I recently inherited a microwave oven with a damaged door latch. The
magnetron works, but the rest of the oven isn't worth saving. Before I
cannibalize it for parts (like the HV supply and some kewl magnets), are
there any (safe and legal) uses for the working magnetron?
I'm ruling out microwave weapons, anti police radar devices, etc for
obvious reasons, but if there's something to be done with this before
destroying it, I might add it to my projects list.
Links to project web sites would probably be best. Thanks.
http://amasci.com/weird/microwave/voltage1.html
I'll toss out one extra personal experience, too. In the last year of
high school, we had a science teacher with a masters in physics from
Northwestern University and a grand total of 7 students in the
advanced class. We used a klystron, not a magnetron, and the
wavelength you are talking about is about 5 inches I think, which is
somewhat shorter than what we were working with then. But we "beamed"
the klystron into the classroom from a desk on one side at a "crystal"
we'd built with tin-foil-wrapped Styrofoam balls stuck together with
sticks. These allowed us to use watt-meters, held by hand, to measure
different points on the other side of the "crystal", graph them, and
derive the diffraction patterns from the resulting measurements.
I remember some tinkering to get it running well and at the time I
didn't have any idea what a waveguide was, but it gave a great
hands-on, macro-scale understanding to how x-ray crystallography
works.
I'm not so sure I'd do anything like this with a 2.4GHz magnetron and
some adapted waveguide, blasting an open room in which I was wandering
around taking measurements. Also, your own body in this case may be a
problem, since you are mostly water and you could interfere way too
much with what you were trying to measure. So I don't think this
lesson would be safe or as useful an educational tool, unless you
found another way to take those measurements.

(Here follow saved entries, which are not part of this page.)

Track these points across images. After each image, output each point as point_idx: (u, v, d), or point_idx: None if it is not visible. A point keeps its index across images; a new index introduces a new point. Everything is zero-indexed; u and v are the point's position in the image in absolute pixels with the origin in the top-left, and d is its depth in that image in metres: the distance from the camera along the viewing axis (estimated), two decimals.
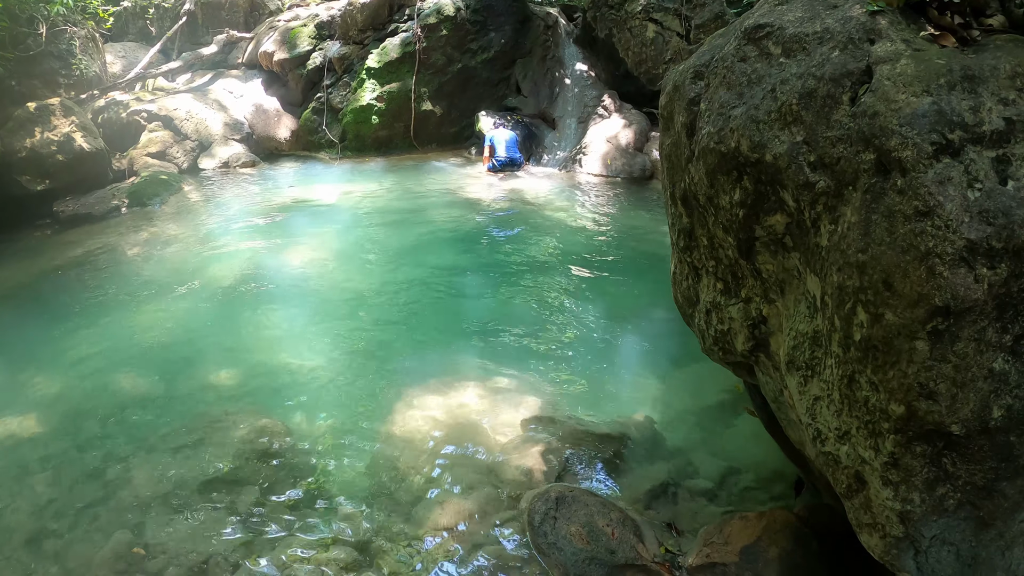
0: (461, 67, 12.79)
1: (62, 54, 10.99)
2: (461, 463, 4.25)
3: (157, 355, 5.72)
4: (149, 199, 9.89)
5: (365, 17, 12.93)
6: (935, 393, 1.97)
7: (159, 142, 11.53)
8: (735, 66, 2.71)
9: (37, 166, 9.62)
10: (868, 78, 2.26)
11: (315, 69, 12.99)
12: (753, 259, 2.77)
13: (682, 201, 3.13)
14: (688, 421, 4.72)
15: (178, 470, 4.26)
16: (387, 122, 12.72)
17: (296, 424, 4.72)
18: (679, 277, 3.45)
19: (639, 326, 6.13)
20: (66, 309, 6.68)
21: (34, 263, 7.95)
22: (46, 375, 5.45)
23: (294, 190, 10.62)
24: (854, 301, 2.12)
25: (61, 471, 4.32)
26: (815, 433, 2.43)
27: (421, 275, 7.27)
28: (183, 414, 4.87)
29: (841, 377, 2.24)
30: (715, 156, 2.71)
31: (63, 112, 10.09)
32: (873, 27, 2.36)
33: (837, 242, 2.21)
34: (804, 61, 2.45)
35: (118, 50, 14.05)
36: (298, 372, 5.38)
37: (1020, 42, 2.19)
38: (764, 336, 2.86)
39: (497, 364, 5.46)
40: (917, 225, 1.97)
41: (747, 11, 9.04)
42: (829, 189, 2.26)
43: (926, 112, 2.05)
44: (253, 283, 7.10)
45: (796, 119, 2.37)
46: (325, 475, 4.23)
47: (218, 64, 14.05)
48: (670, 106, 3.23)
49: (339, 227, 8.81)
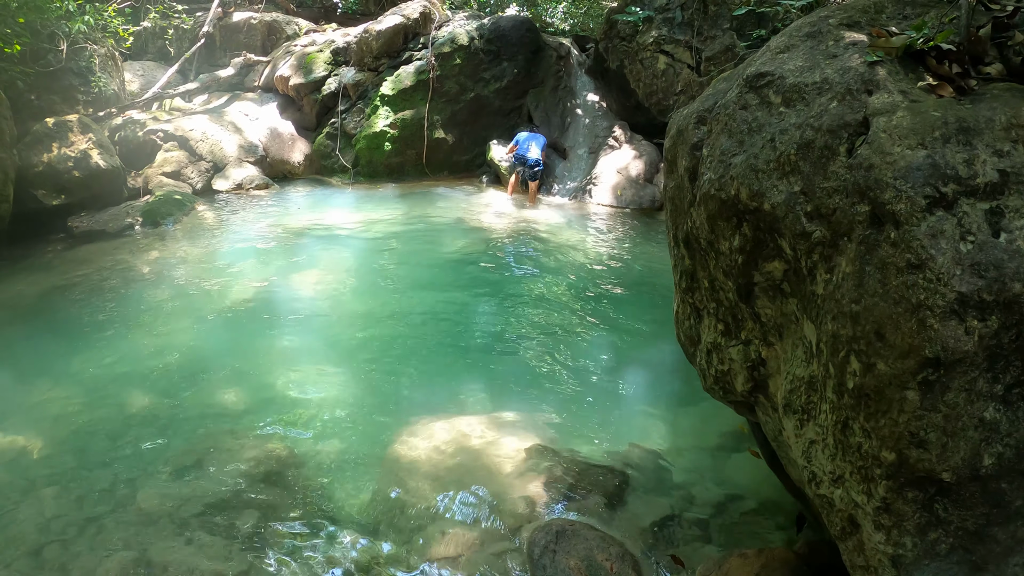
0: (474, 96, 12.91)
1: (81, 71, 11.18)
2: (464, 493, 4.27)
3: (165, 374, 5.75)
4: (163, 218, 9.97)
5: (380, 45, 13.11)
6: (926, 442, 2.00)
7: (174, 162, 11.66)
8: (736, 114, 2.77)
9: (53, 181, 9.75)
10: (865, 129, 2.30)
11: (330, 94, 13.16)
12: (752, 303, 2.81)
13: (684, 243, 3.19)
14: (691, 456, 4.73)
15: (183, 490, 4.28)
16: (400, 149, 12.83)
17: (301, 448, 4.74)
18: (681, 316, 3.51)
19: (645, 360, 6.15)
20: (77, 325, 6.73)
21: (47, 277, 8.01)
22: (55, 390, 5.50)
23: (306, 214, 10.70)
24: (848, 350, 2.17)
25: (68, 486, 4.35)
26: (811, 475, 2.47)
27: (429, 303, 7.30)
28: (189, 434, 4.90)
29: (835, 422, 2.28)
30: (716, 202, 2.77)
31: (81, 129, 10.25)
32: (871, 78, 2.41)
33: (832, 291, 2.26)
34: (803, 111, 2.50)
35: (136, 69, 14.26)
36: (305, 397, 5.41)
37: (1017, 91, 2.22)
38: (763, 378, 2.91)
39: (502, 395, 5.49)
40: (909, 278, 2.01)
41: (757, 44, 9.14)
42: (825, 239, 2.31)
43: (920, 165, 2.09)
44: (263, 306, 7.14)
45: (794, 169, 2.42)
46: (328, 500, 4.24)
47: (234, 86, 14.24)
48: (674, 150, 3.29)
49: (350, 253, 8.87)
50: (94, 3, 11.77)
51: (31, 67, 10.18)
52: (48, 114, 10.41)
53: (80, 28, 10.73)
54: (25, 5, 9.25)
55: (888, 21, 2.76)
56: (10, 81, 9.72)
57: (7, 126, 8.71)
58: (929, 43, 2.43)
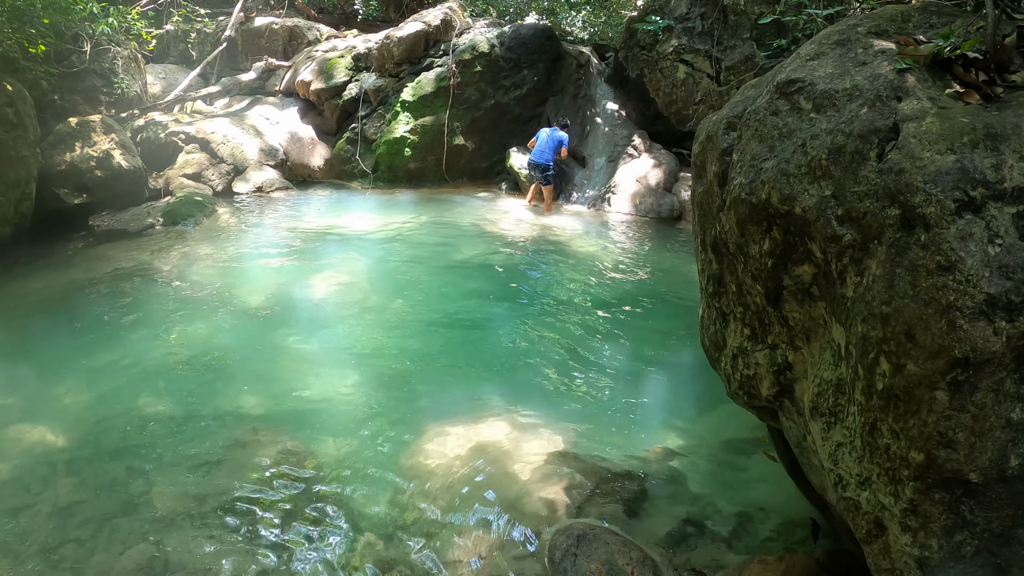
0: (494, 103, 12.95)
1: (104, 72, 11.32)
2: (483, 495, 4.28)
3: (184, 372, 5.80)
4: (183, 219, 10.06)
5: (401, 51, 13.20)
6: (954, 442, 2.02)
7: (195, 164, 11.77)
8: (767, 119, 2.80)
9: (76, 180, 9.86)
10: (895, 135, 2.33)
11: (351, 100, 13.23)
12: (780, 307, 2.84)
13: (712, 248, 3.22)
14: (711, 462, 4.74)
15: (200, 488, 4.31)
16: (419, 155, 12.88)
17: (320, 449, 4.76)
18: (707, 321, 3.53)
19: (664, 366, 6.17)
20: (96, 322, 6.80)
21: (68, 275, 8.09)
22: (74, 385, 5.55)
23: (325, 218, 10.77)
24: (877, 351, 2.19)
25: (86, 479, 4.40)
26: (837, 478, 2.49)
27: (449, 308, 7.34)
28: (207, 432, 4.93)
29: (863, 424, 2.30)
30: (746, 207, 2.79)
31: (103, 129, 10.36)
32: (901, 85, 2.44)
33: (862, 294, 2.28)
34: (834, 117, 2.54)
35: (159, 71, 14.42)
36: (324, 398, 5.44)
37: None
38: (789, 382, 2.93)
39: (521, 398, 5.50)
40: (939, 279, 2.04)
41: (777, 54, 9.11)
42: (855, 242, 2.34)
43: (950, 170, 2.13)
44: (282, 308, 7.18)
45: (825, 174, 2.46)
46: (347, 501, 4.26)
47: (256, 90, 14.35)
48: (703, 155, 3.32)
49: (369, 257, 8.92)
50: (118, 5, 11.93)
51: (55, 67, 10.31)
52: (71, 114, 10.52)
53: (104, 30, 10.86)
54: (50, 6, 9.38)
55: (915, 30, 2.79)
56: (34, 81, 9.84)
57: (31, 125, 8.80)
58: (956, 51, 2.47)
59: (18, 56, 9.53)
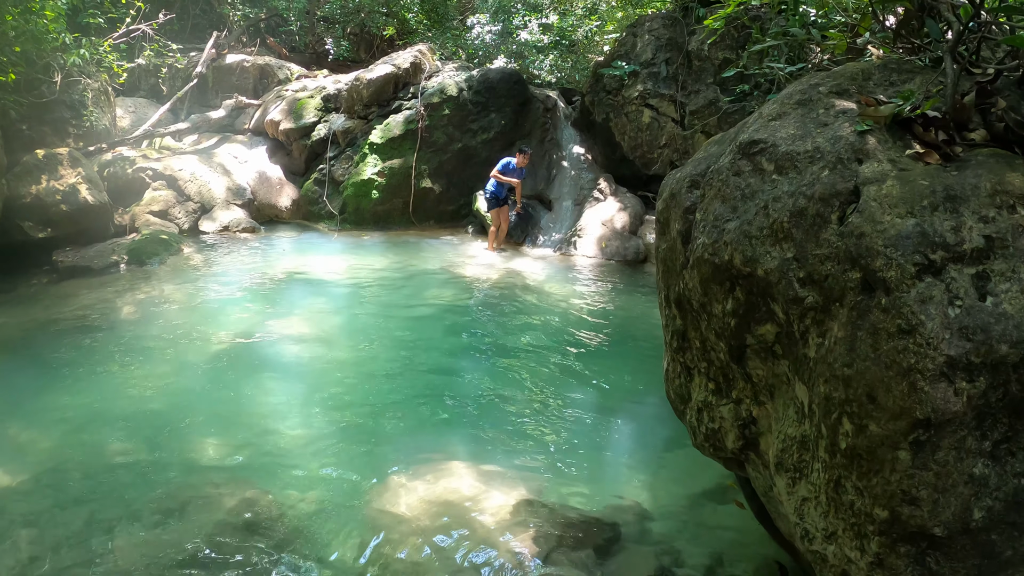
0: (462, 146, 13.05)
1: (74, 104, 11.25)
2: (449, 546, 4.23)
3: (146, 417, 5.68)
4: (148, 258, 9.95)
5: (371, 93, 13.30)
6: (917, 499, 2.06)
7: (162, 201, 11.69)
8: (730, 180, 2.86)
9: (40, 213, 9.74)
10: (856, 198, 2.38)
11: (319, 140, 13.27)
12: (744, 364, 2.88)
13: (676, 304, 3.27)
14: (679, 509, 4.74)
15: (161, 539, 4.19)
16: (387, 197, 12.90)
17: (283, 498, 4.66)
18: (672, 375, 3.56)
19: (631, 412, 6.17)
20: (57, 363, 6.66)
21: (28, 312, 7.94)
22: (33, 429, 5.42)
23: (292, 260, 10.71)
24: (840, 411, 2.24)
25: (44, 530, 4.26)
26: (803, 532, 2.52)
27: (414, 355, 7.27)
28: (169, 480, 4.82)
29: (828, 481, 2.34)
30: (709, 266, 2.85)
31: (70, 162, 10.28)
32: (861, 147, 2.50)
33: (824, 355, 2.33)
34: (796, 179, 2.59)
35: (128, 105, 14.36)
36: (287, 445, 5.35)
37: (1001, 156, 2.32)
38: (754, 436, 2.97)
39: (488, 446, 5.46)
40: (900, 342, 2.09)
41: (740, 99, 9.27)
42: (817, 304, 2.39)
43: (910, 234, 2.18)
44: (246, 352, 7.09)
45: (787, 236, 2.51)
46: (310, 554, 4.17)
47: (225, 128, 14.33)
48: (667, 212, 3.38)
49: (335, 301, 8.86)
50: (90, 37, 11.88)
51: (24, 97, 10.23)
52: (39, 145, 10.45)
53: (75, 61, 10.84)
54: (23, 34, 9.32)
55: (876, 88, 2.86)
56: (3, 109, 9.77)
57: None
58: (916, 111, 2.53)
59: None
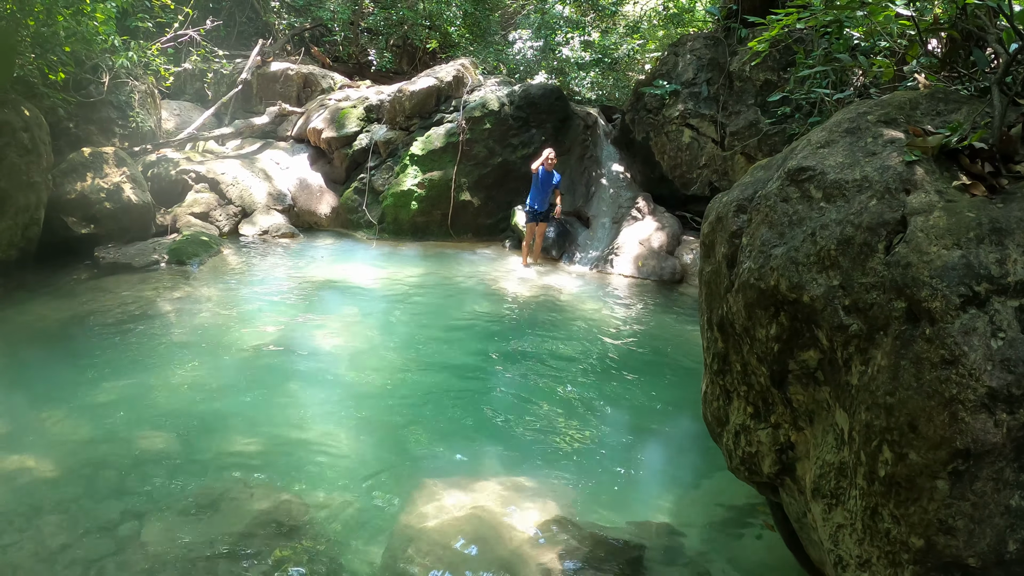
0: (501, 161, 13.13)
1: (121, 105, 11.52)
2: (477, 560, 4.22)
3: (179, 413, 5.74)
4: (188, 258, 10.09)
5: (413, 105, 13.47)
6: (954, 529, 2.08)
7: (203, 203, 11.90)
8: (777, 206, 2.89)
9: (84, 210, 9.95)
10: (903, 228, 2.41)
11: (360, 150, 13.43)
12: (785, 389, 2.90)
13: (719, 327, 3.29)
14: (707, 531, 4.72)
15: (191, 535, 4.22)
16: (426, 208, 12.99)
17: (313, 502, 4.67)
18: (710, 397, 3.58)
19: (663, 433, 6.16)
20: (94, 356, 6.75)
21: (69, 305, 8.06)
22: (68, 419, 5.49)
23: (330, 267, 10.79)
24: (880, 439, 2.26)
25: (74, 517, 4.31)
26: (837, 559, 2.54)
27: (448, 366, 7.31)
28: (201, 477, 4.86)
29: (864, 508, 2.35)
30: (754, 291, 2.87)
31: (116, 162, 10.49)
32: (909, 177, 2.52)
33: (867, 383, 2.36)
34: (843, 208, 2.62)
35: (173, 108, 14.64)
36: (320, 450, 5.37)
37: None
38: (791, 461, 2.98)
39: (519, 462, 5.45)
40: (943, 372, 2.11)
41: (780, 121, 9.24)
42: (862, 332, 2.41)
43: (955, 265, 2.21)
44: (280, 356, 7.13)
45: (834, 264, 2.54)
46: (338, 560, 4.17)
47: (267, 134, 14.53)
48: (712, 235, 3.42)
49: (371, 309, 8.91)
50: (139, 40, 12.17)
51: (73, 96, 10.50)
52: (85, 144, 10.68)
53: (123, 63, 11.10)
54: (73, 35, 9.53)
55: (923, 117, 2.88)
56: (51, 108, 9.99)
57: (45, 151, 8.88)
58: (963, 142, 2.55)
59: (37, 82, 9.70)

This comes from someone (me) who made "rocket candy fuel" from melting
potassium nitrate and sugar in a florence flask/beaker double-boiler
using boiling sulfuric acid as the bath to keep hot spots from forming
(melt temp was about 300C, flash point about 400C), and where I'm
nestled behind piles of sand bags I'd set up in the garage, just in
case. And that was only one of many different mixtures I experimented
with, including making mercury fulminate and nitroglycerin. So you
might consider a little, before you beam yourself or some hapless
volunteer with a dispersed 1kW beam of 2.4GHz at a distance of a few
dozen feet away.
No way would I do today what I was doing back then. (Or maybe I
really would, given half an excuse, and just won't say so in public.